Images are to be excluded from the copy, and the records below reproduced word for word.

MATERIAL FOR THIS TASK section start

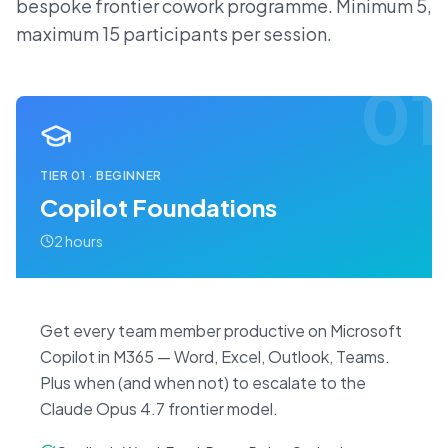
bespoke frontier cowork programme. Minimum 5,
maximum 15 participants per session.
01
TIER
01
·
BEGINNER
Copilot Foundations
2 hours
Get every team member productive on Microsoft
Copilot in M365 — Word, Excel, Outlook, Teams.
Plus when (and when not) to escalate to the
Claude Opus 4.7 frontier model.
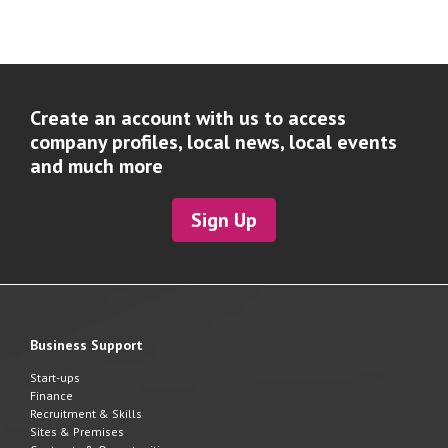
Create an account with us to access
company profiles, local news, local events
and much more
Sign Up
Business Support
Start-ups
Finance
Recruitment & Skills
Sites & Premises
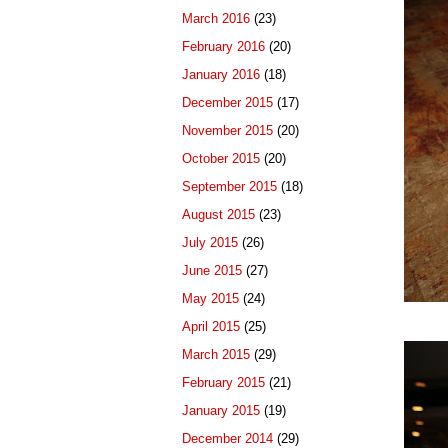
March 2016
(23)
February 2016
(20)
January 2016
(18)
December 2015
(17)
November 2015
(20)
October 2015
(20)
September 2015
(18)
August 2015
(23)
July 2015
(26)
June 2015
(27)
May 2015
(24)
April 2015
(25)
March 2015
(29)
February 2015
(21)
January 2015
(19)
December 2014
(29)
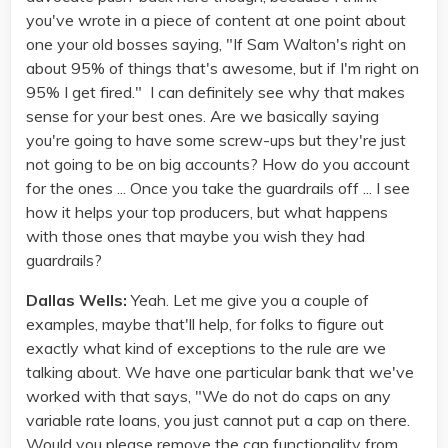
you've wrote in a piece of content at one point about
one your old bosses saying, "If Sam Walton's right on
about 95% of things that's awesome, but if I'm right on
95% I get fired." I can definitely see why that makes
sense for your best ones. Are we basically saying
you're going to have some screw-ups but they're just
not going to be on big accounts? How do you account
for the ones ... Once you take the guardrails off ... I see
how it helps your top producers, but what happens
with those ones that maybe you wish they had
guardrails?
Dallas Wells:
Yeah. Let me give you a couple of
examples, maybe that'll help, for folks to figure out
exactly what kind of exceptions to the rule are we
talking about. We have one particular bank that we've
worked with that says, "We do not do caps on any
variable rate loans, you just cannot put a cap on there.
Would you please remove the cap functionality from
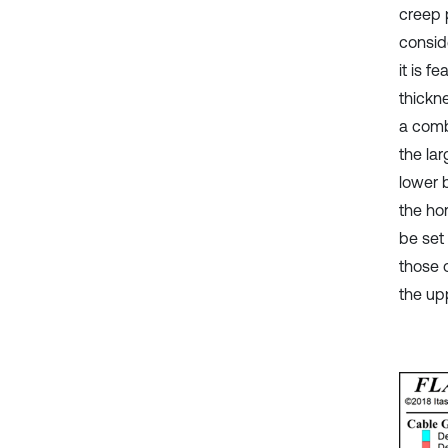
creep 
consid
it is f
thickne
a comb
the la
lower b
the ho
be set
those 
the up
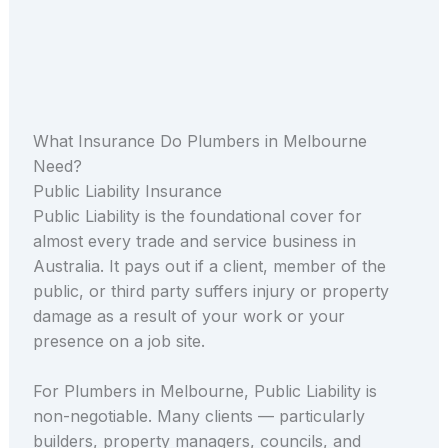
What Insurance Do Plumbers in Melbourne
Need?
Public Liability Insurance
Public Liability is the foundational cover for
almost every trade and service business in
Australia. It pays out if a client, member of the
public, or third party suffers injury or property
damage as a result of your work or your
presence on a job site.
For Plumbers in Melbourne, Public Liability is
non-negotiable. Many clients — particularly
builders, property managers, councils, and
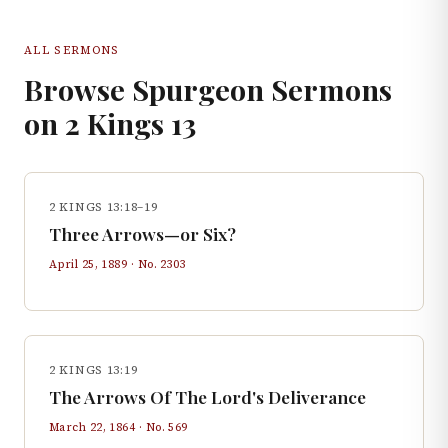
ALL SERMONS
Browse Spurgeon Sermons
on
2 Kings
13
2 KINGS 13:18–19
Three Arrows—or Six?
April 25, 1889
· No.
2303
2 KINGS 13:19
The Arrows Of The Lord's Deliverance
March 22, 1864
· No.
569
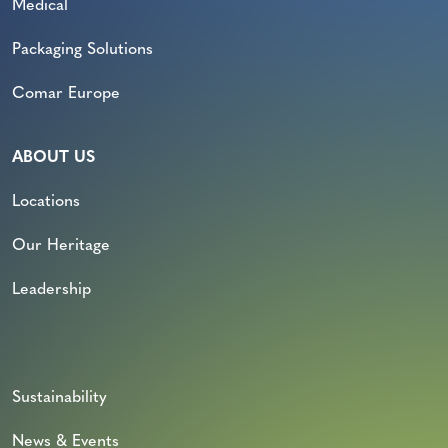
Medical
Packaging Solutions
Comar Europe
ABOUT US
Locations
Our Heritage
Leadership
Sustainability
News & Events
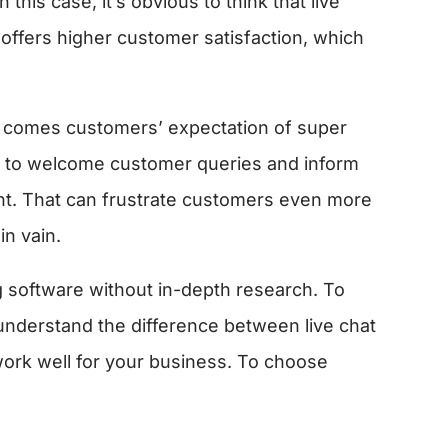
n this case, it’s obvious to think that live
t offers higher customer satisfaction, which
t comes customers’ expectation of super
st to welcome customer queries and inform
nt. That can frustrate customers even more
in vain.
 software without in-depth research. To
understand the difference between live chat
ork well for your business. To choose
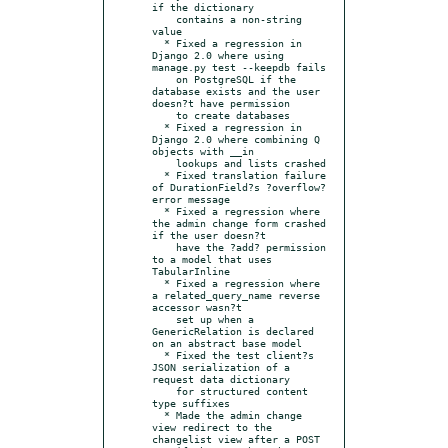
if the dictionary

    contains a non-string 
value

  * Fixed a regression in 
Django 2.0 where using 
manage.py test --keepdb fails

    on PostgreSQL if the 
database exists and the user 
doesn?t have permission

    to create databases

  * Fixed a regression in 
Django 2.0 where combining Q 
objects with __in

    lookups and lists crashed

  * Fixed translation failure 
of DurationField?s ?overflow? 
error message

  * Fixed a regression where 
the admin change form crashed 
if the user doesn?t

    have the ?add? permission 
to a model that uses 
TabularInline

  * Fixed a regression where 
a related_query_name reverse 
accessor wasn?t

    set up when a 
GenericRelation is declared 
on an abstract base model

  * Fixed the test client?s 
JSON serialization of a 
request data dictionary

    for structured content 
type suffixes

  * Made the admin change 
view redirect to the 
changelist view after a POST
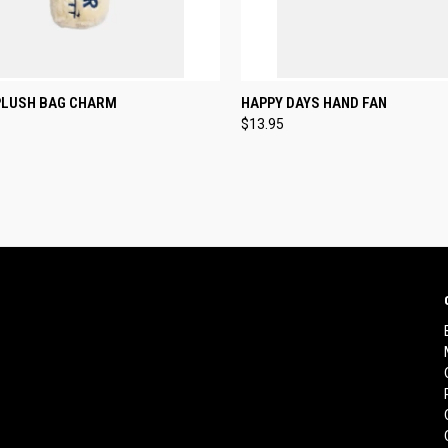
CK VIEW
ADD TO CART
QUICK VIEW
ADD 
PLUSH BAG CHARM
HAPPY DAYS HAND FAN
$13.95
re
Compare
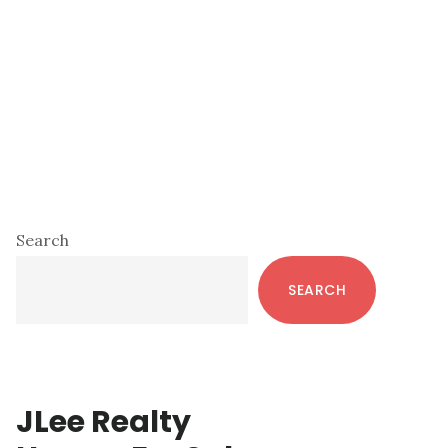
Primary
Search
Sidebar
SEARCH
JLee Realty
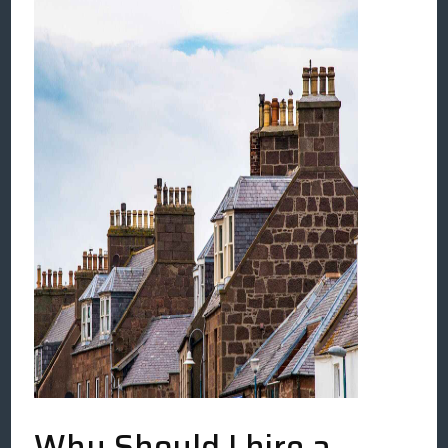
Why Should I hire a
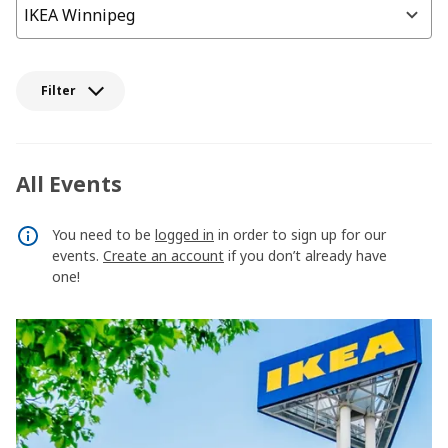
Filter
All Events
You need to be
logged in
in order to sign up for our
events.
Create an account
if you don’t already have
one!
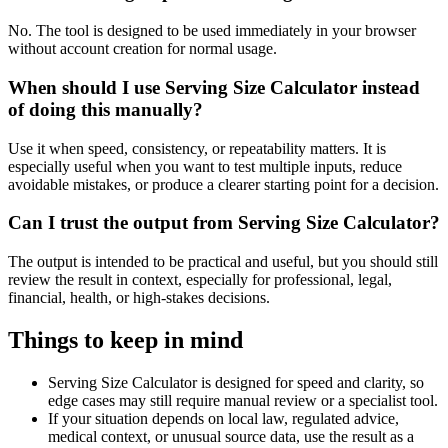
No. The tool is designed to be used immediately in your browser
without account creation for normal usage.
When should I use Serving Size Calculator instead
of doing this manually?
Use it when speed, consistency, or repeatability matters. It is
especially useful when you want to test multiple inputs, reduce
avoidable mistakes, or produce a clearer starting point for a decision.
Can I trust the output from Serving Size Calculator?
The output is intended to be practical and useful, but you should still
review the result in context, especially for professional, legal,
financial, health, or high-stakes decisions.
Things to keep in mind
Serving Size Calculator is designed for speed and clarity, so
edge cases may still require manual review or a specialist tool.
If your situation depends on local law, regulated advice,
medical context, or unusual source data, use the result as a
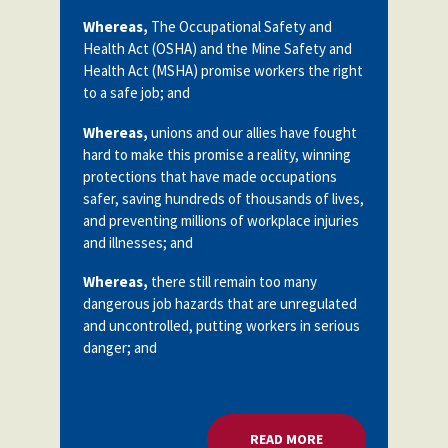
Whereas,
The Occupational Safety and
Health Act (OSHA) and the Mine Safety and
Health Act (MSHA) promise workers the right
to a safe job; and
Whereas,
unions and our allies have fought
hard to make this promise a reality, winning
protections that have made occupations
safer, saving hundreds of thousands of lives,
and preventing millions of workplace injuries
and illnesses; and
Whereas,
there still remain too many
dangerous job hazards that are unregulated
and uncontrolled, putting workers in serious
danger; and
READ MORE
ABOUT WORKER SA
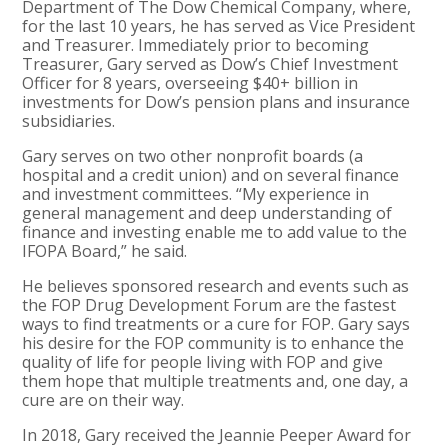
Department of The Dow Chemical Company, where,
for the last 10 years, he has served as Vice President
and Treasurer. Immediately prior to becoming
Treasurer, Gary served as Dow’s Chief Investment
Officer for 8 years, overseeing $40+ billion in
investments for Dow’s pension plans and insurance
subsidiaries.
Gary serves on two other nonprofit boards (a
hospital and a credit union) and on several finance
and investment committees. “My experience in
general management and deep understanding of
finance and investing enable me to add value to the
IFOPA Board,” he said.
He believes sponsored research and events such as
the FOP Drug Development Forum are the fastest
ways to find treatments or a cure for FOP. Gary says
his desire for the FOP community is to enhance the
quality of life for people living with FOP and give
them hope that multiple treatments and, one day, a
cure are on their way.
In 2018, Gary received the Jeannie Peeper Award for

MATERIAL FOR THIS TASK section end

(TASK SOLUTION)
bespoke frontier cowork programme. Minimum 5,
maximum 15 participants per session.
01
TIER
01
·
BEGINNER
Copilot Foundations
2 hours
Get every team member productive on Microsoft
Copilot in M365 — Word, Excel, Outlook, Teams.
Plus when (and when not) to escalate to the
Claude Opus 4.7 frontier model.
Create an account with us to access
company profiles, local news, local events
and much more
Sign Up
Business Support
Start-ups
Finance
Recruitment & Skills
Sites & Premises
March 2016
(23)
February 2016
(20)
January 2016
(18)
December 2015
(17)
November 2015
(20)
October 2015
(20)
September 2015
(18)
August 2015
(23)
July 2015
(26)
June 2015
(27)
May 2015
(24)
April 2015
(25)
March 2015
(29)
February 2015
(21)
January 2015
(19)
December 2014
(29)
you've wrote in a piece of content at one point about
one your old bosses saying, "If Sam Walton's right on
about 95% of things that's awesome, but if I'm right on
95% I get fired." I can definitely see why that makes
sense for your best ones. Are we basically saying
you're going to have some screw-ups but they're just
not going to be on big accounts? How do you account
for the ones ... Once you take the guardrails off ... I see
how it helps your top producers, but what happens
with those ones that maybe you wish they had
guardrails?
Dallas Wells:
Yeah. Let me give you a couple of
examples, maybe that'll help, for folks to figure out
exactly what kind of exceptions to the rule are we
talking about. We have one particular bank that we've
worked with that says, "We do not do caps on any
variable rate loans, you just cannot put a cap on there.
Would you please remove the cap functionality from
creep 
consid
it is f
thickne
a comb
the la
lower b
the ho
be set
those 
the up
What Insurance Do Plumbers in Melbourne
Need?
Public Liability Insurance
Public Liability is the foundational cover for
almost every trade and service business in
Australia. It pays out if a client, member of the
public, or third party suffers injury or property
damage as a result of your work or your
presence on a job site.
For Plumbers in Melbourne, Public Liability is
non-negotiable. Many clients — particularly
builders, property managers, councils, and
ALL SERMONS
Browse Spurgeon Sermons
on
2 Kings
13
2 KINGS 13:18–19
Three Arrows—or Six?
April 25, 1889
· No.
2303
2 KINGS 13:19
The Arrows Of The Lord's Deliverance
March 22, 1864
· No.
569
Medical
Packaging Solutions
Comar Europe
ABOUT US
Locations
Our Heritage
Leadership
Sustainability
News & Events
n this case, it’s obvious to think that live
t offers higher customer satisfaction, which
t comes customers’ expectation of super
st to welcome customer queries and inform
nt. That can frustrate customers even more
in vain.
 software without in-depth research. To
understand the difference between live chat
ork well for your business. To choose
if the dictionary

    contains a non-string 
value

  * Fixed a regression in 
Django 2.0 where using 
manage.py test --keepdb fails

    on PostgreSQL if the 
database exists and the user 
doesn?t have permission

    to create databases

  * Fixed a regression in 
Django 2.0 where combining Q 
objects with __in

    lookups and lists crashed

  * Fixed translation failure 
of DurationField?s ?overflow? 
error message

  * Fixed a regression where 
the admin change form crashed 
if the user doesn?t

    have the ?add? permission 
to a model that uses 
TabularInline

  * Fixed a regression where 
a related_query_name reverse 
accessor wasn?t

    set up when a 
GenericRelation is declared 
on an abstract base model

  * Fixed the test client?s 
JSON serialization of a 
request data dictionary

    for structured content 
type suffixes

  * Made the admin change 
view redirect to the 
changelist view after a POST
CK VIEW
ADD TO CART
QUICK VIEW
ADD 
PLUSH BAG CHARM
HAPPY DAYS HAND FAN
$13.95
re
Compare
Primary
Search
Sidebar
SEARCH
JLee Realty
Why Should I hire a
Filter
All Events
You need to be
logged in
in order to sign up for our
events.
Create an account
if you don’t already have
one!
No. The tool is designed to be used immediately in your browser
without account creation for normal usage.
When should I use Serving Size Calculator instead
of doing this manually?
Use it when speed, consistency, or repeatability matters. It is
especially useful when you want to test multiple inputs, reduce
avoidable mistakes, or produce a clearer starting point for a decision.
Can I trust the output from Serving Size Calculator?
The output is intended to be practical and useful, but you should still
review the result in context, especially for professional, legal,
financial, health, or high-stakes decisions.
Things to keep in mind
Serving Size Calculator is designed for speed and clarity, so
edge cases may still require manual review or a specialist tool.
If your situation depends on local law, regulated advice,
medical context, or unusual source data, use the result as a
Whereas,
The Occupational Safety and
Health Act (OSHA) and the Mine Safety and
Health Act (MSHA) promise workers the right
to a safe job; and
Whereas,
unions and our allies have fought
hard to make this promise a reality, winning
protections that have made occupations
safer, saving hundreds of thousands of lives,
and preventing millions of workplace injuries
and illnesses; and
Whereas,
there still remain too many
dangerous job hazards that are unregulated
and uncontrolled, putting workers in serious
danger; and
READ MORE
ABOUT WORKER SA
Department of The Dow Chemical Company, where,
for the last 10 years, he has served as Vice President
and Treasurer. Immediately prior to becoming
Treasurer, Gary served as Dow’s Chief Investment
Officer for 8 years, overseeing $40+ billion in
investments for Dow’s pension plans and insurance
subsidiaries.
Gary serves on two other nonprofit boards (a
hospital and a credit union) and on several finance
and investment committees. “My experience in
general management and deep understanding of
finance and investing enable me to add value to the
IFOPA Board,” he said.
He believes sponsored research and events such as
the FOP Drug Development Forum are the fastest
ways to find treatments or a cure for FOP. Gary says
his desire for the FOP community is to enhance the
quality of life for people living with FOP and give
them hope that multiple treatments and, one day, a
cure are on their way.
In 2018, Gary received the Jeannie Peeper Award for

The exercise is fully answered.